▸ Data in this exercise
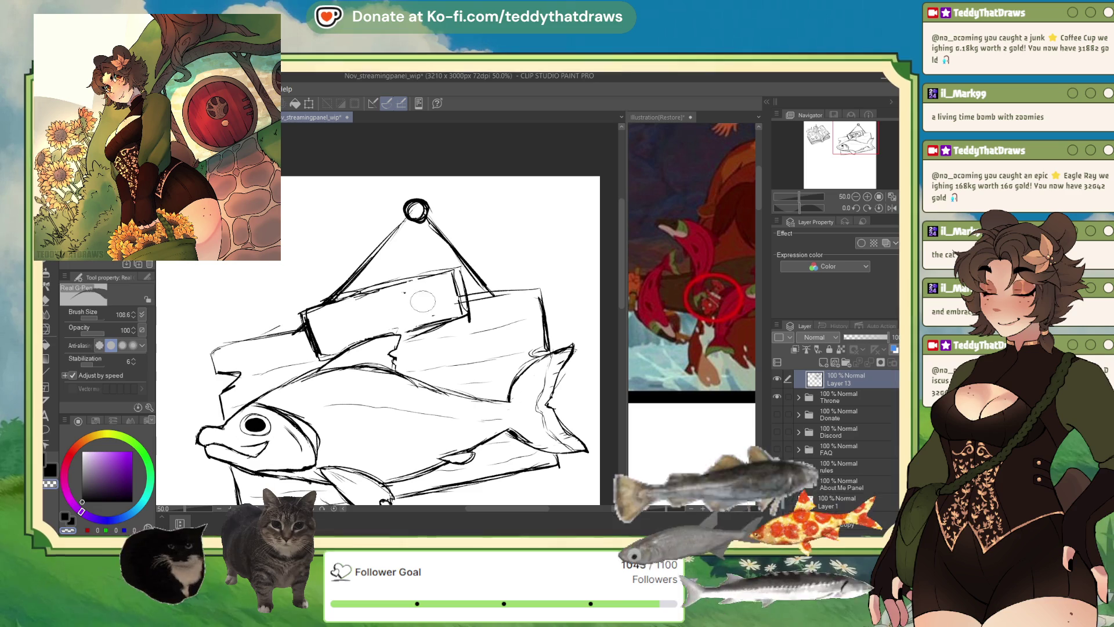
scroll(439, 276, "down", 3)
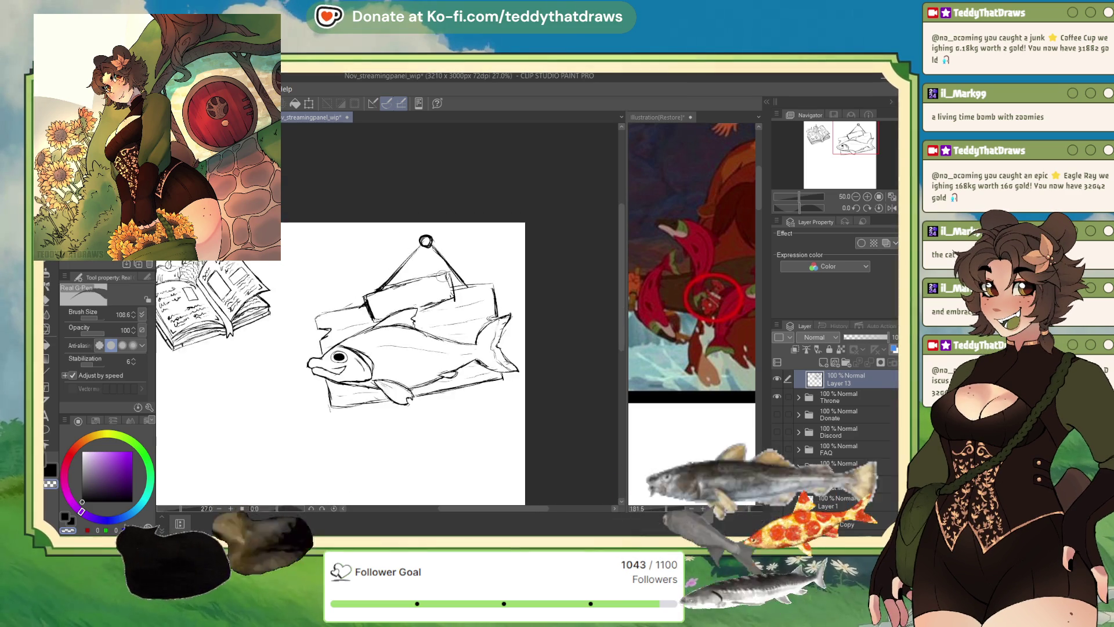
scroll(441, 275, "up", 2)
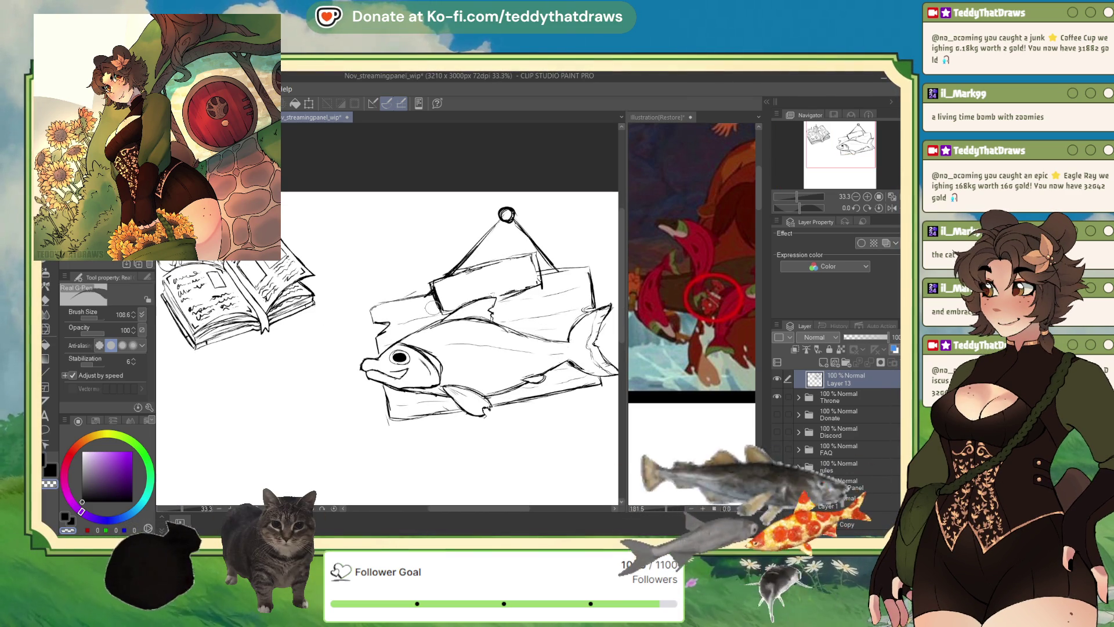
scroll(494, 220, "down", 2)
scroll(482, 225, "up", 1)
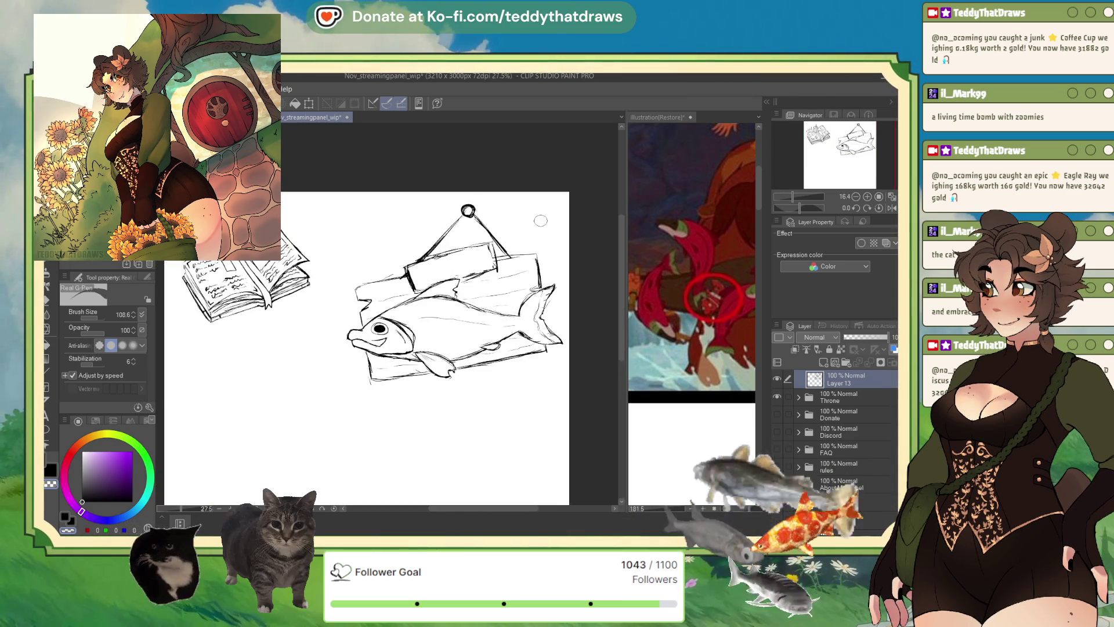
scroll(471, 230, "up", 2)
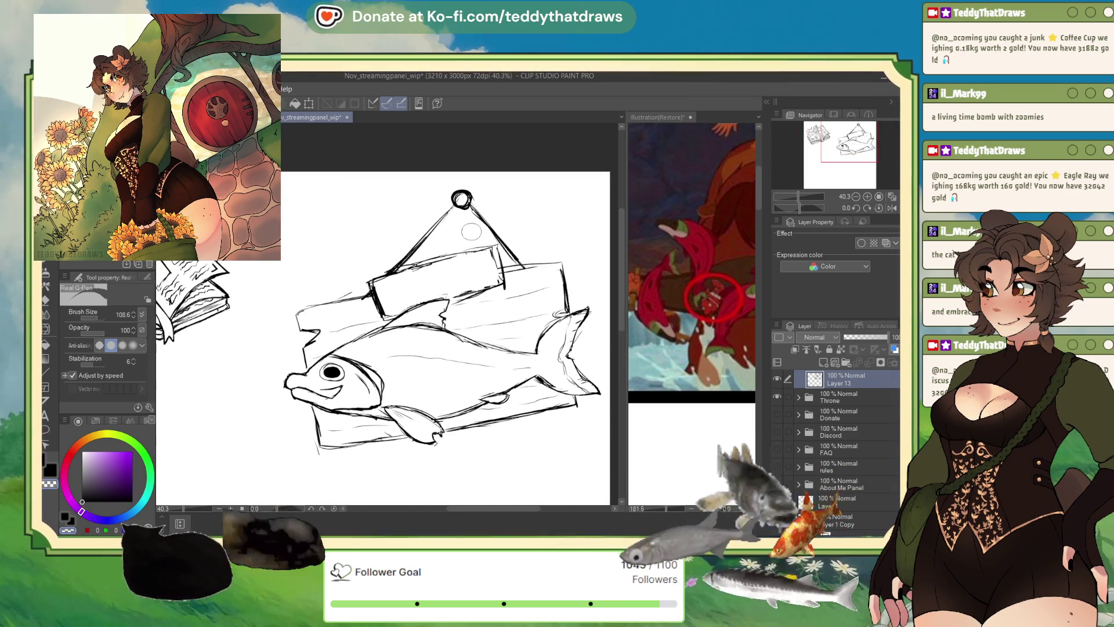
Undo the rope, ring and tilted hanging sign, and return to black
key("ctrl+z")
key("ctrl+z")
key("ctrl+z")
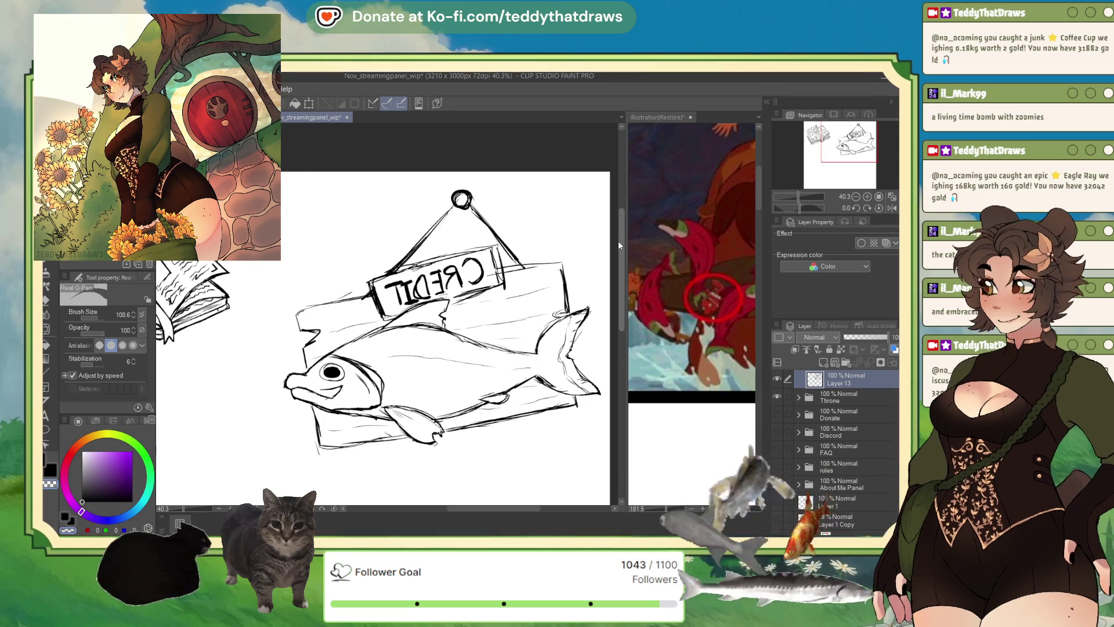
key("ctrl+z")
key("ctrl+z")
key("ctrl+z")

▸ Required work
Using only the data above, copy out the lines that include the word "down".

▸ The answer
scroll(439, 276, "down", 3)
scroll(494, 220, "down", 2)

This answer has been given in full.